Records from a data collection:
════════
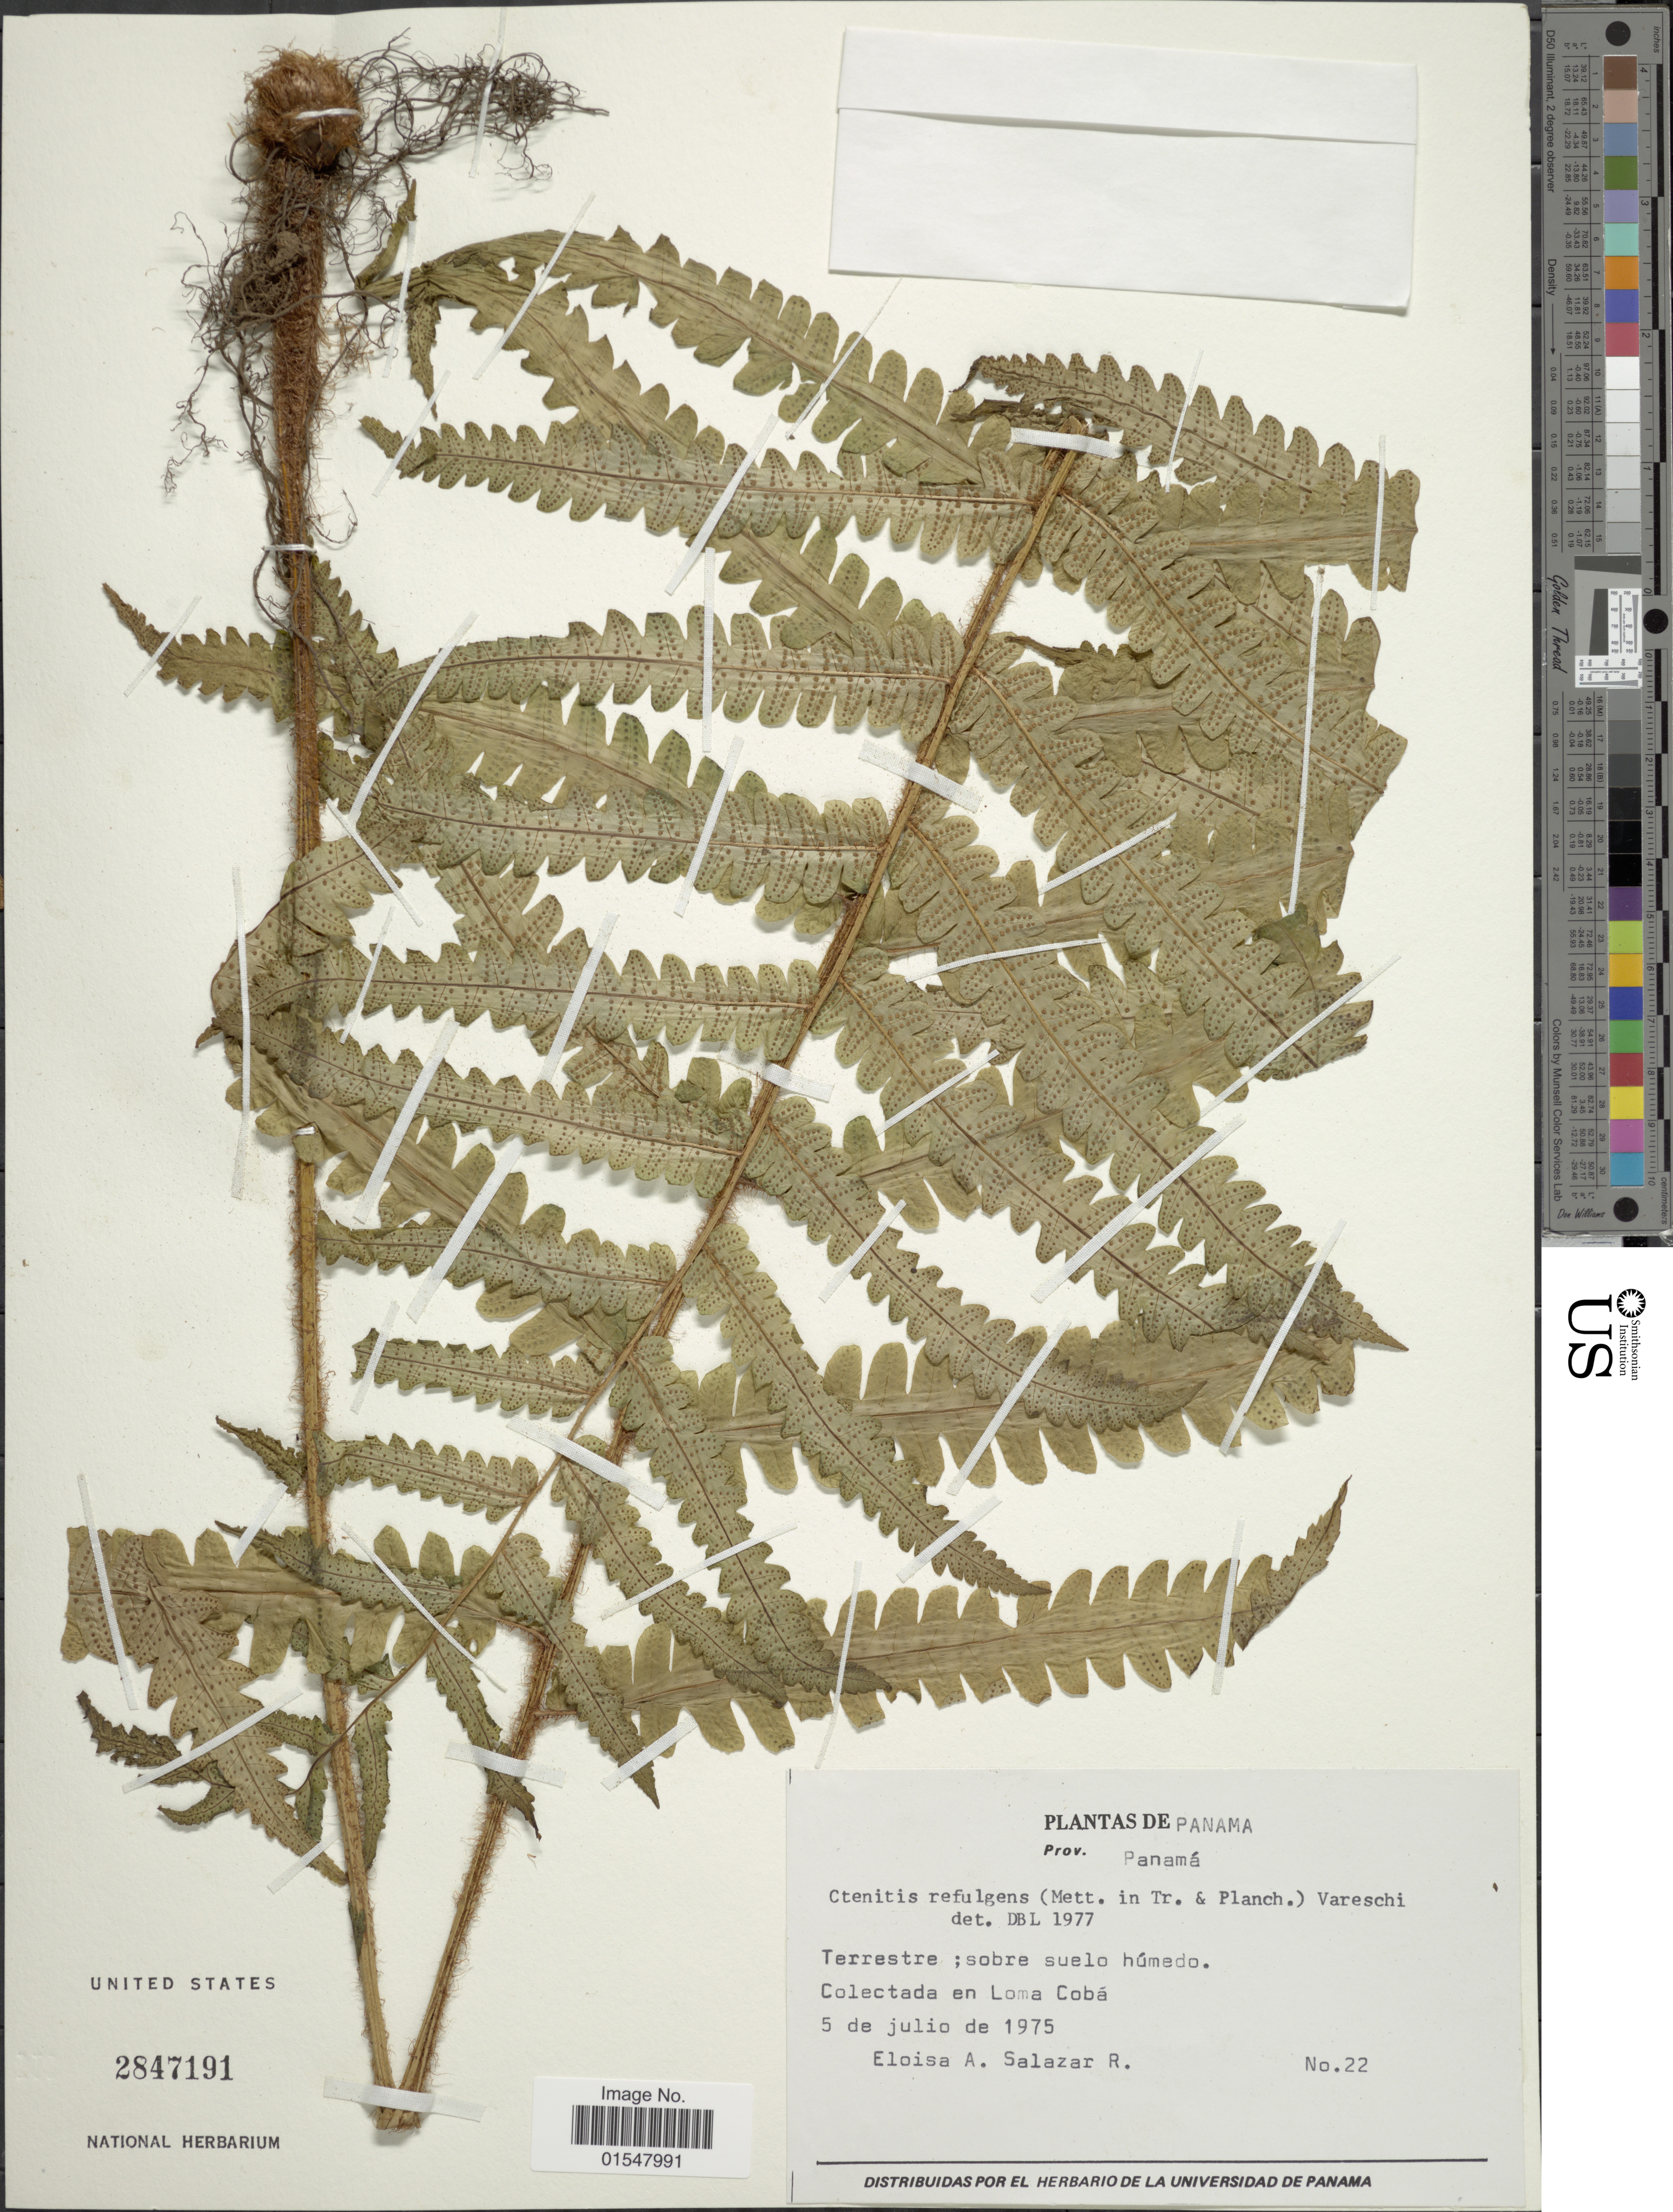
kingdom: Plantae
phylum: Tracheophyta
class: Polypodiopsida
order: Polypodiales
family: Dryopteridaceae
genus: Ctenitis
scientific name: Ctenitis refulgens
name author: (Mett.) Vareschi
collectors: A. Eloisa & R. Salazar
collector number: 22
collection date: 1975-07-05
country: Panama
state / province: Panamá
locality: Panama, en Loma Cobá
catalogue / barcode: US 2847191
════════
What the exercise asks
Arrange the lines from the one containing "order: Polypodiales" through the end of the items as a numbered list, leaving out blank lines.

Worked solution
1. order: Polypodiales
2. family: Dryopteridaceae
3. genus: Ctenitis
4. scientific name: Ctenitis refulgens
5. name author: (Mett.) Vareschi
6. collectors: A. Eloisa & R. Salazar
7. collector number: 22
8. collection date: 1975-07-05
9. country: Panama
10. state / province: Panamá
11. locality: Panama, en Loma Cobá
12. catalogue / barcode: US 2847191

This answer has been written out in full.